_Exercise details_. Could you transcribe every record below exactly, leaving out any pictures?

_Given entries_.
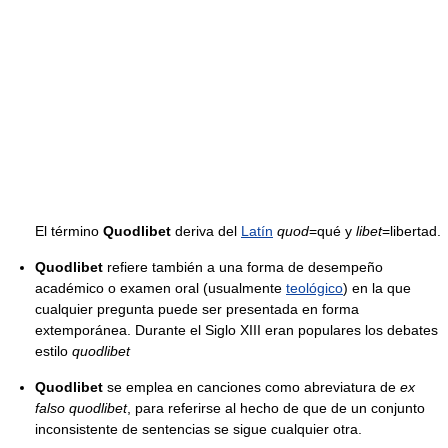
El término
Quodlibet
deriva del
Latín
quod
=qué y
libet
=libertad.
Quodlibet
refiere también a una forma de desempeño
académico o examen oral (usualmente
teológico
) en la que
cualquier pregunta puede ser presentada en forma
extemporánea. Durante el Siglo XIII eran populares los debates
estilo
quodlibet
Quodlibet
se emplea en canciones como abreviatura de
ex
falso quodlibet
, para referirse al hecho de que de un conjunto
inconsistente de sentencias se sigue cualquier otra.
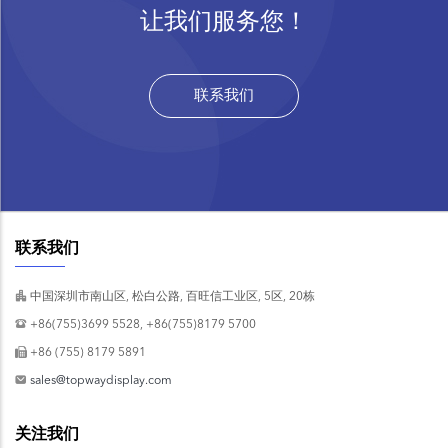
让我们服务您！
联系我们
联系我们
中国深圳市南山区, 松白公路, 百旺信工业区, 5区, 20栋
+86(755)3699 5528, +86(755)8179 5700
+86 (755) 8179 5891
sales@topwaydisplay.com
关注我们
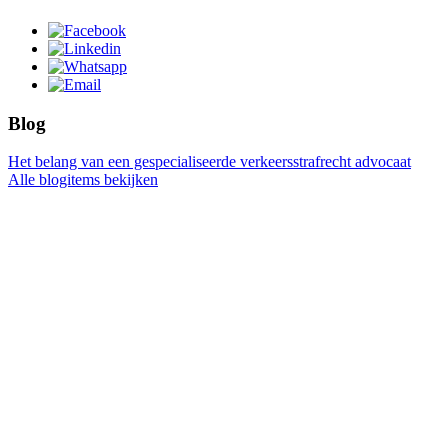
Blog
Het belang van een gespecialiseerde verkeersstrafrecht advocaat
Alle blogitems bekijken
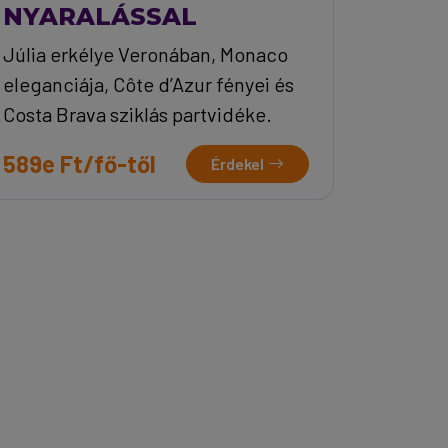
NYARALÁSSAL
Júlia erkélye Veronában, Monaco
eleganciája, Côte d’Azur fényei és
Costa Brava sziklás partvidéke.
589e Ft/fő-től
Érdekel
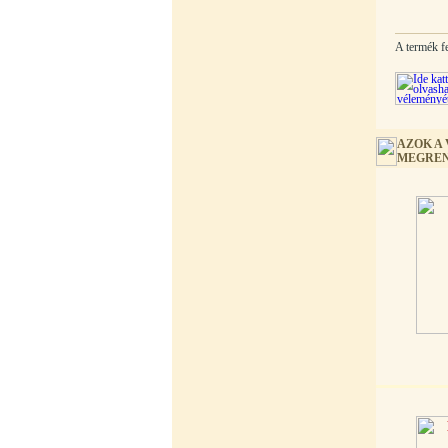
180,-Ft
200,-Ft
---------
A termék fe
AZOK A
MEGREN
PurePro AIFIR biokerámia
energetizáló egység
6.160,-Ft
5.900,-Ft
---------
Szivárgás érzékelő víztisztítóhoz, 1/4",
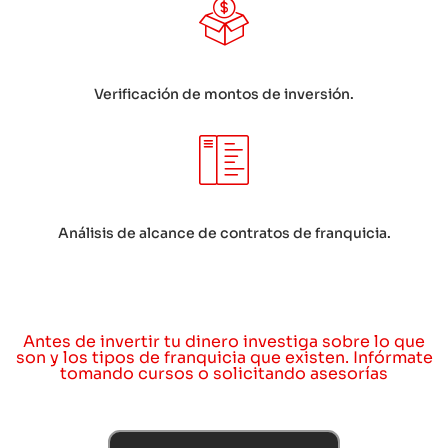
Verificación de montos de inversión.
Análisis de alcance de contratos de franquicia.
Antes de invertir tu dinero investiga sobre lo que
son y los tipos de franquicia que existen. Infórmate
tomando cursos o solicitando asesorías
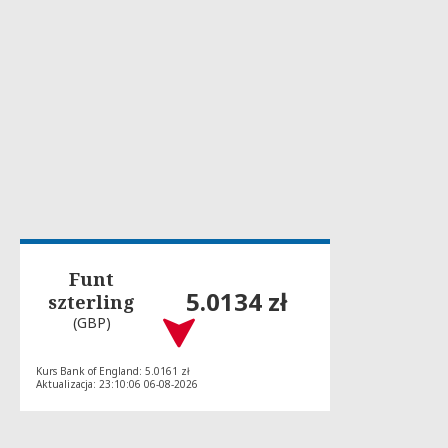
Funt
5.0134 zł
szterling
(GBP)
Kurs Bank of England: 5.0161 zł
Aktualizacja: 23:10:06 06-08-2026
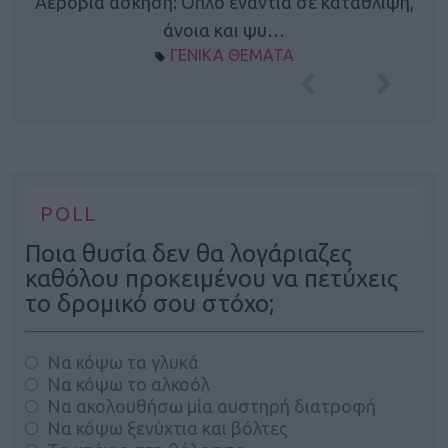
Κ
Αερόβια άσκηση: Όπλο ενάντια σε κατάθλιψη,
φή
άνοια και ψυ…
ΓΕΝΙΚΑ ΘΕΜΑΤΑ
POLL
Ποια θυσία δεν θα λογάριαζες
καθόλου προκειμένου να πετύχεις
το δρομικό σου στόχο;
Να κόψω τα γλυκά
Να κόψω το αλκοόλ
Να ακολουθήσω μία αυστηρή διατροφή
Να κόψω ξενύχτια και βόλτες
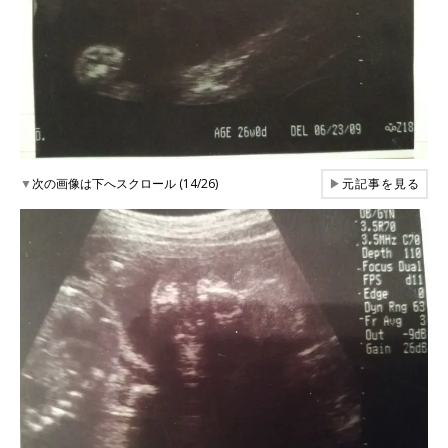
▼
次の画像は下へスクロール (14/26)
▶
元記事を見る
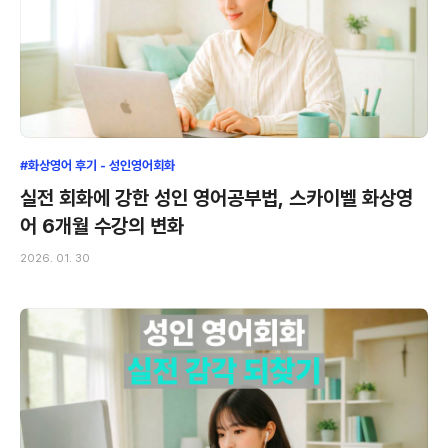
#화상영어 후기 - 성인영어회화
실전 회화에 강한 성인 영어공부법, 스카이벨 화상영
어 6개월 수강의 변화
2026. 01. 30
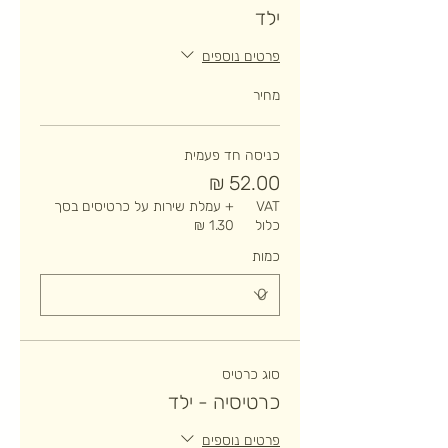
ילד
פרטים נוספים
מחיר
כניסה חד פעמית
VAT
+ עמלת שירות על כרטיסים בסך
כלול
כמות
סוג כרטיס
כרטיסיה - ילד
פרטים נוספים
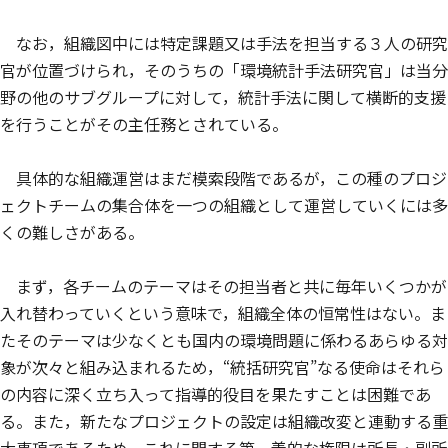
なお，組織図中には特定課題又は手法を担当する３人の研究
官が位置づけられ，そのうちの「環境統計手法研究官」は当分
野の他のサブグループに対して，統計手法に関して横断的支援
を行うことがその主任務とされている。
具体的な組織運営はまだ模索段階であるが，この種のプロジ
ェクトチームの集合体を一つの組織として運営していくには多
くの難しさがある。
まず，各チームのテーマはその担当者と共に毎年いくつかが
入れ替わっていくという意味で，組織全体の恒常性はない。ま
たそのテーマは少なくとも国内の環境問題に係わるあらゆる対
象が次々と組み込まれるため，“統括研究官”なる使命はそれら
の内容に深く立ち入って指導的役目を果たすことは困難であ
る。また，新たなプロジェクトの設定は組織改変と連動する重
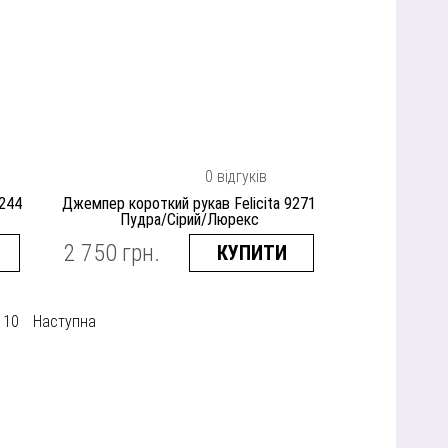
0 відгуків
9244
Джемпер короткий рукав Felicita 9271
Пудра/Сірий/Люрекс
2 750 грн.
КУПИТИ
10
Наступна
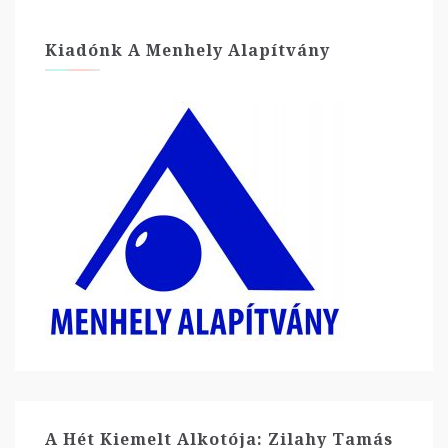
Kiadónk A Menhely Alapítvány
A Hét Kiemelt Alkotója: Zilahy Tamás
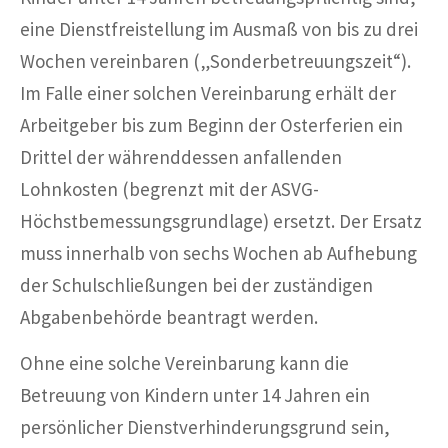
eine Dienstfreistellung im Ausmaß von bis zu drei
Wochen vereinbaren („Sonderbetreuungszeit“).
Im Falle einer solchen Vereinbarung erhält der
Arbeitgeber bis zum Beginn der Osterferien ein
Drittel der währenddessen anfallenden
Lohnkosten (begrenzt mit der ASVG-
Höchstbemessungsgrundlage) ersetzt. Der Ersatz
muss innerhalb von sechs Wochen ab Aufhebung
der Schulschließungen bei der zuständigen
Abgabenbehörde beantragt werden.
Ohne eine solche Vereinbarung kann die
Betreuung von Kindern unter 14 Jahren ein
persönlicher Dienstverhinderungsgrund sein,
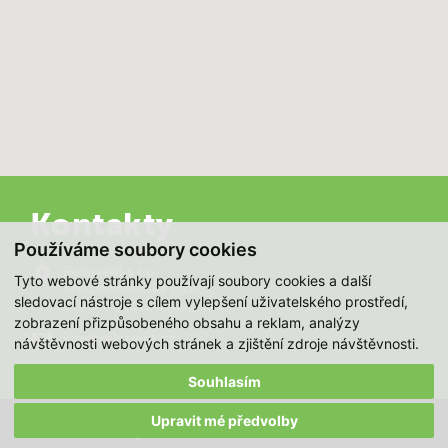
Kontakty
Používáme soubory cookies
Rekuvent s.r.o.
Tyto webové stránky používají soubory cookies a další
Kněžskodvorská 2632
sledovací nástroje s cílem vylepšení uživatelského prostředí,
370 04 České Budějovice
zobrazení přizpůsobeného obsahu a reklam, analýzy
info@rekuvent.cz
návštěvnosti webových stránek a zjištění zdroje návštěvnosti.
Souhlasím
Upravit mé předvolby
© 2018-2026, Rekuperace, vzduchotechnika, řízené větrání
All Rights Reserved.
Tvorba www S2 STUDIO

_Written answer_.
El término
Quodlibet
deriva del
Latín
quod
=qué y
libet
=libertad.
Quodlibet
refiere también a una forma de desempeño
académico o examen oral (usualmente
teológico
) en la que
cualquier pregunta puede ser presentada en forma
extemporánea. Durante el Siglo XIII eran populares los debates
estilo
quodlibet
Quodlibet
se emplea en canciones como abreviatura de
ex
falso quodlibet
, para referirse al hecho de que de un conjunto
inconsistente de sentencias se sigue cualquier otra.
让我们服务您！
联系我们
联系我们
中国深圳市南山区, 松白公路, 百旺信工业区, 5区, 20栋
+86(755)3699 5528, +86(755)8179 5700
+86 (755) 8179 5891
sales@topwaydisplay.com
关注我们
Blog
Het belang van een gespecialiseerde verkeersstrafrecht advocaat
Alle blogitems bekijken
NYARALÁSSAL
Júlia erkélye Veronában, Monaco
eleganciája, Côte d’Azur fényei és
Costa Brava sziklás partvidéke.
589e Ft/fő-től
Érdekel
180,-Ft
200,-Ft
---------
A termék fe
AZOK A
MEGREN
PurePro AIFIR biokerámia
energetizáló egység
6.160,-Ft
5.900,-Ft
---------
Szivárgás érzékelő víztisztítóhoz, 1/4",
Verificación de montos de inversión.
Análisis de alcance de contratos de franquicia.
Antes de invertir tu dinero investiga sobre lo que
son y los tipos de franquicia que existen. Infórmate
tomando cursos o solicitando asesorías
Funt
5.0134 zł
szterling
(GBP)
Kurs Bank of England: 5.0161 zł
Aktualizacja: 23:10:06 06-08-2026
Κ
Αερόβια άσκηση: Όπλο ενάντια σε κατάθλιψη,
φή
άνοια και ψυ…
ΓΕΝΙΚΑ ΘΕΜΑΤΑ
POLL
Ποια θυσία δεν θα λογάριαζες
καθόλου προκειμένου να πετύχεις
το δρομικό σου στόχο;
Να κόψω τα γλυκά
Να κόψω το αλκοόλ
Να ακολουθήσω μία αυστηρή διατροφή
Να κόψω ξενύχτια και βόλτες
▼
次の画像は下へスクロール (14/26)
▶
元記事を見る
#화상영어 후기 - 성인영어회화
실전 회화에 강한 성인 영어공부법, 스카이벨 화상영
어 6개월 수강의 변화
2026. 01. 30
ילד
פרטים נוספים
מחיר
כניסה חד פעמית
VAT
+ עמלת שירות על כרטיסים בסך
כלול
כמות
סוג כרטיס
כרטיסיה - ילד
פרטים נוספים
なお，組織図中には特定課題又は手法を担当する３人の研究
官が位置づけられ，そのうちの「環境統計手法研究官」は当分
野の他のサブグループに対して，統計手法に関して横断的支援
を行うことがその主任務とされている。
具体的な組織運営はまだ模索段階であるが，この種のプロジ
ェクトチームの集合体を一つの組織として運営していくには多
くの難しさがある。
まず，各チームのテーマはその担当者と共に毎年いくつかが
入れ替わっていくという意味で，組織全体の恒常性はない。ま
たそのテーマは少なくとも国内の環境問題に係わるあらゆる対
象が次々と組み込まれるため，“統括研究官”なる使命はそれら
の内容に深く立ち入って指導的役目を果たすことは困難であ
る。また，新たなプロジェクトの設定は組織改変と連動する重
0 відгуків
9244
Джемпер короткий рукав Felicita 9271
Пудра/Сірий/Люрекс
2 750 грн.
КУПИТИ
10
Наступна
Kiadónk A Menhely Alapítvány
A Hét Kiemelt Alkotója: Zilahy Tamás
eine Dienstfreistellung im Ausmaß von bis zu drei
Wochen vereinbaren („Sonderbetreuungszeit“).
Im Falle einer solchen Vereinbarung erhält der
Arbeitgeber bis zum Beginn der Osterferien ein
Drittel der währenddessen anfallenden
Lohnkosten (begrenzt mit der ASVG-
Höchstbemessungsgrundlage) ersetzt. Der Ersatz
muss innerhalb von sechs Wochen ab Aufhebung
der Schulschließungen bei der zuständigen
Abgabenbehörde beantragt werden.
Ohne eine solche Vereinbarung kann die
Betreuung von Kindern unter 14 Jahren ein
persönlicher Dienstverhinderungsgrund sein,
Kontakty
Používáme soubory cookies
Rekuvent s.r.o.
Tyto webové stránky používají soubory cookies a další
Kněžskodvorská 2632
sledovací nástroje s cílem vylepšení uživatelského prostředí,
370 04 České Budějovice
zobrazení přizpůsobeného obsahu a reklam, analýzy
info@rekuvent.cz
návštěvnosti webových stránek a zjištění zdroje návštěvnosti.
Souhlasím
Upravit mé předvolby
© 2018-2026, Rekuperace, vzduchotechnika, řízené větrání
All Rights Reserved.
Tvorba www S2 STUDIO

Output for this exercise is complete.